Ebenso anschaulich vermochte es Keuler darzulegen, wie sich aus einer Vision ein konkretes Konzept entwickelte, welches mit großem Engagement und unglaublicher Hartnäckig- und Standfestigkeit in kleinen Schritten teilweise auch gegen Widerstände  realisiert werden konnte, wobei natürlich auch finanzielle Aspekte nicht zu kurz kamen.

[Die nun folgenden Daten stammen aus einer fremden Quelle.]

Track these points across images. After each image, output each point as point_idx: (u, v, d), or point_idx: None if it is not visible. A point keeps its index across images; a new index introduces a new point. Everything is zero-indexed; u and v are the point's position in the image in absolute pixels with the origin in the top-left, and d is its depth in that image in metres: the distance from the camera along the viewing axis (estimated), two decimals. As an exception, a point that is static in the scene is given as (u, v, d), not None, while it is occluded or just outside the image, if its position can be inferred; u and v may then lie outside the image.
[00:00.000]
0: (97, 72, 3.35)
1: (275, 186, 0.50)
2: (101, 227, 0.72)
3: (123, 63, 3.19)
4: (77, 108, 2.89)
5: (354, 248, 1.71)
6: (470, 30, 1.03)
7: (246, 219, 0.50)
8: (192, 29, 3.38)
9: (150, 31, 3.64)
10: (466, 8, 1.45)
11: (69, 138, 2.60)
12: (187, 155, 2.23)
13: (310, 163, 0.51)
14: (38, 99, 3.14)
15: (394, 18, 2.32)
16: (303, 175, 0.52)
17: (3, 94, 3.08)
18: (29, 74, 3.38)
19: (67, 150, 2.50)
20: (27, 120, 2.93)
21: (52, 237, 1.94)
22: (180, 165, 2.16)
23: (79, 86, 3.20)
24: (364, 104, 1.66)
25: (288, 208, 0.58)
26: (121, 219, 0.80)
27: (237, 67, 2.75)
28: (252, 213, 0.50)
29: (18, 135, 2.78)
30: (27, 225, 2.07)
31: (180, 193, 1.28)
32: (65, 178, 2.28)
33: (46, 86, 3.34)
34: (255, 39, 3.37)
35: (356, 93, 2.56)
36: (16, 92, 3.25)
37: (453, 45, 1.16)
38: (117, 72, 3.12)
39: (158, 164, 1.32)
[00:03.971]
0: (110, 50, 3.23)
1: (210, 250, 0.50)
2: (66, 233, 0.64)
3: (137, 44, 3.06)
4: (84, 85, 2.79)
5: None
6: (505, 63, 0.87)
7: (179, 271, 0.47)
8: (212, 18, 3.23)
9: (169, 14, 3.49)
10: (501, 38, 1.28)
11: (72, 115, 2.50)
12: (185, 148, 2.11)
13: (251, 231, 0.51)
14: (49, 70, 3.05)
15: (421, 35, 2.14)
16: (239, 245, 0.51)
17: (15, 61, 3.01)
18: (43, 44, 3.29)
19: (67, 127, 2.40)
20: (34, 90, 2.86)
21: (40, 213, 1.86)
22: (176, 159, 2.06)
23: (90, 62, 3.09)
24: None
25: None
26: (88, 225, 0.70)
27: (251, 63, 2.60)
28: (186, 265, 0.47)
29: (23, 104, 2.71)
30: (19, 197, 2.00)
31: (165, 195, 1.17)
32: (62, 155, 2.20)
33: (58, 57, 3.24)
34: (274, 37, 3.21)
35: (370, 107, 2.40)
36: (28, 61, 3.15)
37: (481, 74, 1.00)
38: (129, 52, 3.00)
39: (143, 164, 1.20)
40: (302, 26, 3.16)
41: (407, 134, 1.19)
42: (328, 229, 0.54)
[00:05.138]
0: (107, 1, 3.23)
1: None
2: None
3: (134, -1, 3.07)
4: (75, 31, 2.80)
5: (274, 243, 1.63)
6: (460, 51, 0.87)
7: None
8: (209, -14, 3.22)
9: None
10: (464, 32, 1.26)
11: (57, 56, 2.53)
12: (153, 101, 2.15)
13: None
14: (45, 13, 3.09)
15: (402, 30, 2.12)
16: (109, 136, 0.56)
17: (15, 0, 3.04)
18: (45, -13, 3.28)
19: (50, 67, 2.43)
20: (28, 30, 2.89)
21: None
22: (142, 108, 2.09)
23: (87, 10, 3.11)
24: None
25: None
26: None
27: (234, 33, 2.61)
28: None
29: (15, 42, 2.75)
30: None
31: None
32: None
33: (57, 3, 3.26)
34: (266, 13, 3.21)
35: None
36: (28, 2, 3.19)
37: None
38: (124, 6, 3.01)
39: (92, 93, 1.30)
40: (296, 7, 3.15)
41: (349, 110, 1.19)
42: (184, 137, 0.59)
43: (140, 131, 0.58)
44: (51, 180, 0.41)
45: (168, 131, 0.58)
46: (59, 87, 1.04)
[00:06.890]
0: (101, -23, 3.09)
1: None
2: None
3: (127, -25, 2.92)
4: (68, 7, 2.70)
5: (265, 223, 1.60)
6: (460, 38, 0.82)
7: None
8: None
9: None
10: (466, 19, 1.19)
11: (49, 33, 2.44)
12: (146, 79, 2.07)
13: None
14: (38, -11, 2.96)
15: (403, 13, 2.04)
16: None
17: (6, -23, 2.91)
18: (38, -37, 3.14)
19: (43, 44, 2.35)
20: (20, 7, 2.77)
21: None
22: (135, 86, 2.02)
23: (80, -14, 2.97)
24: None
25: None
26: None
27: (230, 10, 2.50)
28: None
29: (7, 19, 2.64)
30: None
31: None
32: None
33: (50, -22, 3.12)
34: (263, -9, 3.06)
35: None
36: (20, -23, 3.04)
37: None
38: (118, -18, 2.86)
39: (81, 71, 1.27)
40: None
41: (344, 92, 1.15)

Gleich zu Beginn des Besuchs hatte Keuler, der in der Zeit von 2009 bis 2014 Ortsbürgermeister war, seinen Gästen die neu gestaltete Ortsmitte vorgestellt. Diese wird  im Nordosten vom alten Schulgebäude (zeitweise auch Feuerwehrgebäude) begrenzt und verläuft nach Südwesten über den großen Markt- und Festplatz hin zum jenseits des Wirrbaches neu eingerichteten Mehrgenerationenspielplatz. Das Ufer des Wirrbaches ist in diesem Bereich kindergerecht umgestaltet. Das anfangs skeptisch beäugte Konzept hat sich allerdings bewährt; längst ist diese neue Mitte, die übrigens auch in der Sichtachse zur Synagoge angelegt wurde, ein beliebter Treffpunkt besonders jüngerer Familien mit kleinen Kindern und hat sich zu einem Kommunikationsmittelpunkt entwickelt.

Ein Mittagessen in der Vulkanbrauerei in Mendig mit guten Gesprächen bildete den Abschluss der Exkursion, die bei den Teilnehmern großen Anklang fand.